Like A2A is the HTTP of the agent world, Kafka and Flink give an event-driven base for scalable agent communication and computation, solving problems that direct communication can’t:
- Decoupling: With Kafka, agents don’t need to know who is using their output. They send events (e.g., ‘TaskCompleted’, ‘InsightGenerated’) to a topic, letting any agent or system subscribe.
- Observability and Replayability: Kafka keeps a durable log of all events, making sure agent behavior is fully traceable, auditable, and repeatable.
- Real-time Decisioning: Flink lets agents react in real-time to event streams, filtering, improving, joining, or starting actions based on conditions.
- Resilience and Scaling: Flink jobs can grow independently, recover from failures, and keep state across long workflows, which is important for agents doing complex tasks.
- Stream-Native Coordination: Instead of waiting for responses, agents can work together through event streams, sending updates, subscribing to workflows, and moving state forward.
In short:
- A2A says how agents talk.
- MCP says how they use outside tools.
- Kafka says how their messages flow.
- Flink says how those flows are processed, changed, and used to make decisions.
Protocols like A2A and MCP are important for setting standards for agent behavior and communication.
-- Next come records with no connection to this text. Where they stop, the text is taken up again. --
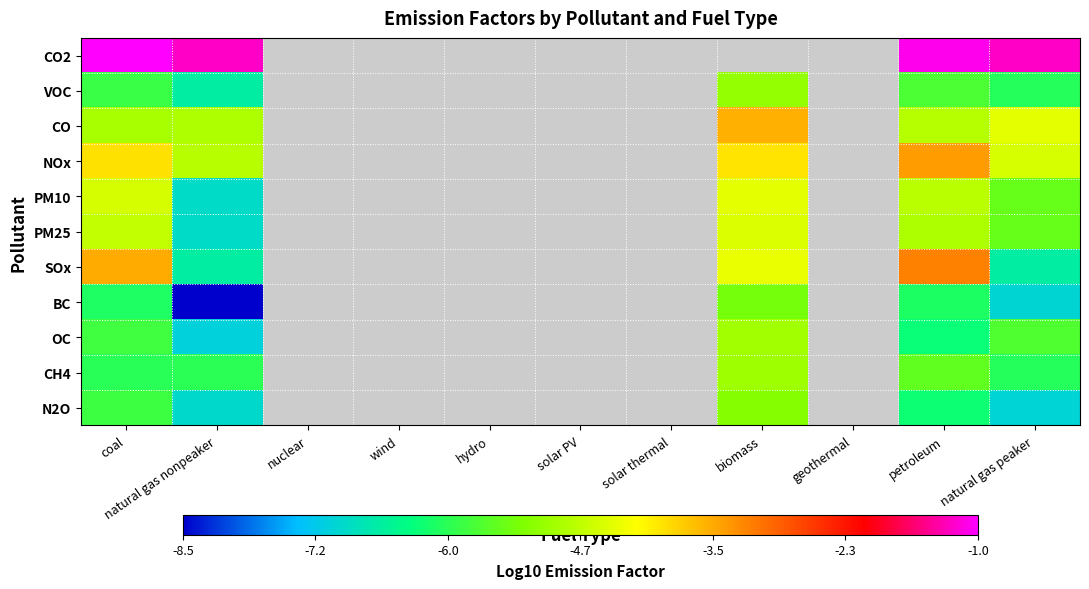

Which has a higher value, nuclear or coal?

coal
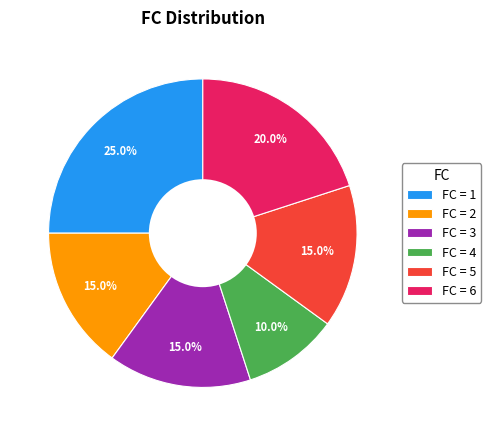

Is FC = 5 the majority of the pie?

No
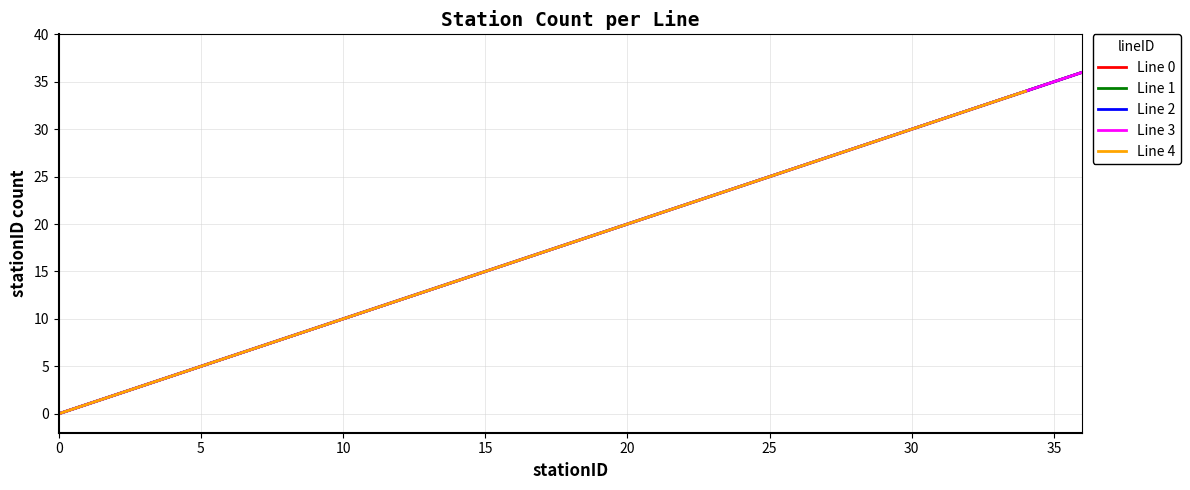

True or false: Line 1 and Line 2 cross at least once.

False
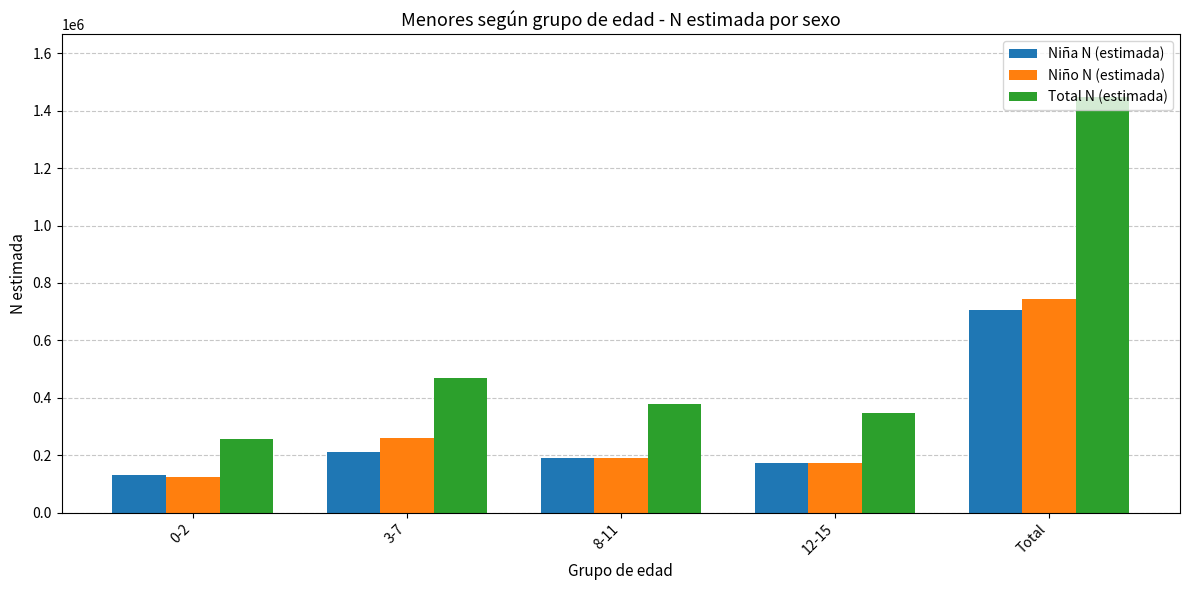

Where does the Niño N (estimada) series first go above 188572?

3-7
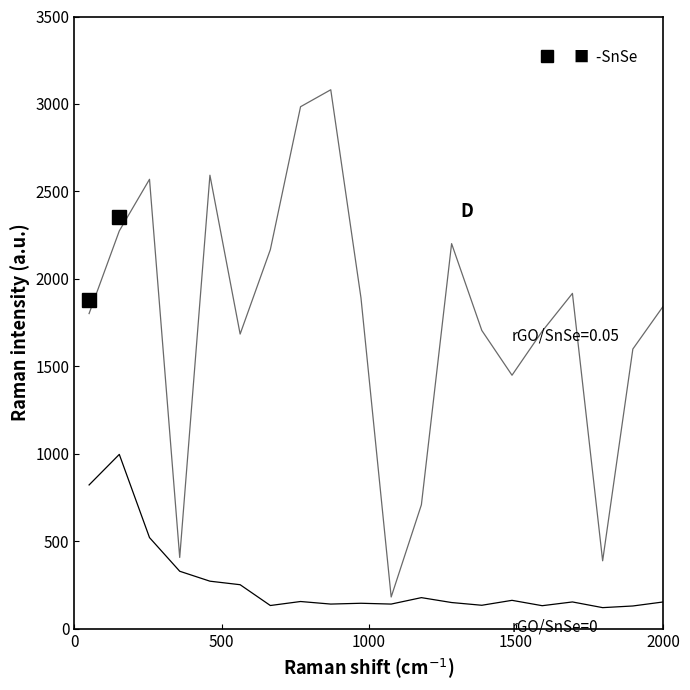

What is the maximum value shown in the chart?

3081.2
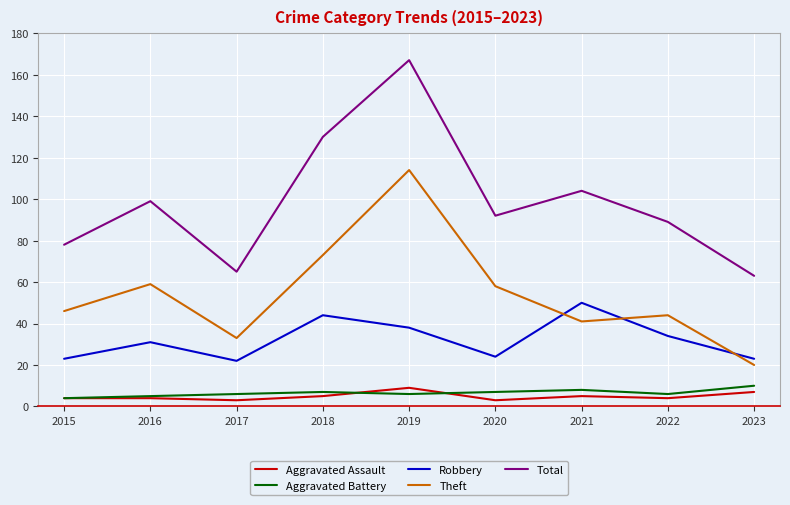

Which series has the largest range (max minus min)?

Total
But, without an event-driven system like Kafka and a stream-native runtime like Flink, agents stay separate, unable to work together, grow efficiently, or reason over time.
The Four-Layer Architecture for Enterprise-Grade AI Agents
To fully make the vision of enterprise-grade AI agents real, we need a four-layer architecture:
- Protocols: A2A, MCP – saying what.
- Frameworks: LangGraph, CrewAI, ADK – saying how.
- Messaging Infrastructure: Apache Kafka – supporting the flow.
- Real-time Computation: Apache Flink – supporting the thinking.
Together, these layers make the new internet stack for AI agents, giving a base for building systems that are not only smart but also collaborative, observable, and ready for production.
We are at a crucial point in the evolution of software.
Just as the original internet stack – made of protocols like HTTP and SMTP and infrastructure like TCP/IP – started an era of global connection, a new stack is coming for AI agents. But, instead of humans browsing web pages or sending emails, this stack is made for autonomous systems working together to reason, decide, and act.
A2A and MCP give the protocols for agent communication and tool use, while Kafka and Flink give the infrastructure for real-time coordination, observability, and strength. Together, they let us move from disconnected agent demos to scalable, intelligent, production-grade ecosystems.
This change is not just about solving engineering problems. It’s about making a new kind of software where agents work together across boundaries, giving insights and driving actions in real time, letting intelligence become a distributed system.
But, this vision needs active development, focusing on openness, interoperability, and using the lessons learned from the previous internet revolution.
So, when making an agent, it’s important to think about how it fits within the bigger system. Can it talk well? Can it work with other agents? Can it change and adapt to new conditions?
The future is not just agent-powered; it’s agent-connected.